Ценя свои жизни, легко переступали через чужие. Сколько сгинуло еретиков — счёт не вели; своих погибших клали на сани или перекидывали через сёдла осиротевших коней, везли с грустью и почётом. Бывало, захватывали бесовских прислужников живыми. Тогда им вязали руки, затыкали рты, чтобы не позвали на помощь иных еретиков или кого хуже, и гнали к царю на суд. В сани не сажали; нечего своим мёртвым такое соседство терпеть.

Царь Иван Васильевич не верил своим глазам. Да, ехал он на Новгород бороться с ересью, да, готов был дознавать и судить и на костёр готов был отправить наиболее стойких в ереси. Но не готов он был увидеть такое торжество нечисти и проявления её силы. Опричники несли в русском городе потери большие, чем при штурме городов польских или ливонских. А собственная голова, прикатившаяся ему под ноги, окончательно привела царя в замешательство.

Пророчества говорили, что Страшный Суд близок. Не ошиблись ли они? Может, он уже наступил, просто мы его не заметили?

За любым судом должно следовать достойное воздаяние. Преступление и наказание — тут связь прямая, Иван Васильевич это ясно понимал. Безнаказанно убивший топором старушку ради нескольких монет поднимет вскоре руку не на человека уже, но на государство и государя.

Еретики, мечтавшие о своём, страшном для православного, рае, его и получат. Здесь уже получат, на земле. Такой, как на образах богомазы изображают, со всеми ужасами его.

Там, на иконах, черти жгут в аду души грешников на неугасимых кострах, топят в студёных водах адских рек. И муки будут вечными. Потому что душа — творение Божье, и бесам не под силу уничтожить сотворённое Богом.

У новгородских еретиков была возможность избежать этого ужаса. Вместо мук адовых, вечных, им предстояло претерпеть то же, но у Волхова, на земле. И, очистив в страданиях душу, отправиться на суд Божий, добрый и понимающий.

Перепуганный Новгород приходил в себя. Где разбирали сгоревшие постройки, не забывая поживиться тем, что уцелело у еретиков на пожаре. Где стучали и звенели инструменты ремесленников. А где и лавки купеческие уже открылись: жить-то надо.

Но в тот день новгородцы работы бросили, хотя опричники и ездили по улицам, просили: не ходите к Волхову, дело там государево. Страшное там дело!

На казнях всегда было много зевак. Вот и сейчас пришлось из опричников живой забор городить, не подпуская любопытных горожан близко к местам казней.

Вспыхнули костры, растопив снег вокруг себя, открывая тёмную, как души казнимых, землю. Кого привязали к столбам колодезными цепями; кого нанизали на железные вертела, как свиные туши. Сладкий смрад горелой человечины растекался по Новгороду, и кто-то скривился в отвращении, а кто-то...
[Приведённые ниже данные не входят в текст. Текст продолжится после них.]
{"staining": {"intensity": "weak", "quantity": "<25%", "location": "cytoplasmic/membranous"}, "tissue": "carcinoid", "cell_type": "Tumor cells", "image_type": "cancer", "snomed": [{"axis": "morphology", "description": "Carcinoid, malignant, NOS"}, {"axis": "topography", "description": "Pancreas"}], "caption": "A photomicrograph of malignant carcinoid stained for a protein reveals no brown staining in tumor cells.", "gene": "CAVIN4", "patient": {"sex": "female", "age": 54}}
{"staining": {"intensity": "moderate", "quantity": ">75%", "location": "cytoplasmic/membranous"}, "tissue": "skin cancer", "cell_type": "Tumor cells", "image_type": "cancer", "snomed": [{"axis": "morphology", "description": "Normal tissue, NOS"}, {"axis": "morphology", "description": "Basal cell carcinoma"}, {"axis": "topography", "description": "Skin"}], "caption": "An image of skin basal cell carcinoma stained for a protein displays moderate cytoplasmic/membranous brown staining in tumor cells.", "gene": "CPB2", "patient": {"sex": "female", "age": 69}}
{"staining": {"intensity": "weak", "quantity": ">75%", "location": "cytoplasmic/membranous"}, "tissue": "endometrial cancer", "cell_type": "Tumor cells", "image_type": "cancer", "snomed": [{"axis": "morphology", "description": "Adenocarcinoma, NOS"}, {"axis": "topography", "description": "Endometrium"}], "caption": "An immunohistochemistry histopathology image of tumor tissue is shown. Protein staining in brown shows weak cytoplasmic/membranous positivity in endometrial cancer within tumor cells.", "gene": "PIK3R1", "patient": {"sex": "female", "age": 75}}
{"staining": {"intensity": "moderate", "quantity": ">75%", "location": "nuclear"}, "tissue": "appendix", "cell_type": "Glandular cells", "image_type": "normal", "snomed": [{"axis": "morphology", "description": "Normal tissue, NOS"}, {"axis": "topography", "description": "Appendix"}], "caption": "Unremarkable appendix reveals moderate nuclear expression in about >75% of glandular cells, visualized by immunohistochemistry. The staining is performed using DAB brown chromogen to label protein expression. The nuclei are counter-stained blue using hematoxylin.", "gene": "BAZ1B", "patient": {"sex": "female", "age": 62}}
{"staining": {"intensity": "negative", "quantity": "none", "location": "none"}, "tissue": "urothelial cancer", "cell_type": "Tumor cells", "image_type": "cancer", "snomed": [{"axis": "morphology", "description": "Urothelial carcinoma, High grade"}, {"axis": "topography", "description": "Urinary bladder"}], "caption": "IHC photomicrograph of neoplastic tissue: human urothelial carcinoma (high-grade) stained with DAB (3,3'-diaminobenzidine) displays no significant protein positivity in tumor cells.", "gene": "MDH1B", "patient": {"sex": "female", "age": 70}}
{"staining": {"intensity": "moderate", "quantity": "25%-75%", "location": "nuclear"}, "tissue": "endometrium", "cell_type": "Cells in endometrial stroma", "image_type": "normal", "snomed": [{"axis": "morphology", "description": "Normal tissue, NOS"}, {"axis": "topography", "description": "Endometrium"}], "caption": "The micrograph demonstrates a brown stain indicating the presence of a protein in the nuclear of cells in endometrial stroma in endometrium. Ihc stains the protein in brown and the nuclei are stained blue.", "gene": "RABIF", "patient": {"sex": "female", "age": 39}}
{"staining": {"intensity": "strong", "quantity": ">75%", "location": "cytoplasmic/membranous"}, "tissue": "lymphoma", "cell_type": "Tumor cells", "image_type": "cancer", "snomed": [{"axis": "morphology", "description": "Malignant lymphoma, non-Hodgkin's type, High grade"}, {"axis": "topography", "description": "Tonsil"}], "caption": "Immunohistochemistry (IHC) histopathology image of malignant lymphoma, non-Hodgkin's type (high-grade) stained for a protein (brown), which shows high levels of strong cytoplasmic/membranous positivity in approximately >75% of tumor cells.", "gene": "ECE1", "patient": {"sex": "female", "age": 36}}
В толпе, среди галдящих, как на торгу, новгородцев, стоял мужчина, одетый в тёмное, как иноземный купец. Ноздри его носа чутко вздрагивали. Глаза купца были прикрыты веками. Возможно, чтобы никто не увидел странное зеленоватое сияние, исходившее от них.

Демон Риммон первые дни новгородского погрома был в гневе. Уничтожали его слуг и последователей, уничтожали сноровисто, умело и безжалостно. Потом же демон решил, что так, возможно, и лучше. Противопоставив злу — зло, царь Иван стал беззащитен против поднявшихся на него тёмных сил. И демон Риммон не хотел упустить такой удобный случай.

Удивительно, что на месте казни не было доверенного царского палача Малюты Скуратова.

Ему царь, как и говорил, нашёл иное дело. Узнав, о чём речь идёт, Малюта только перекрестился, в ужасе от того, в какую тайну оказался посвящён.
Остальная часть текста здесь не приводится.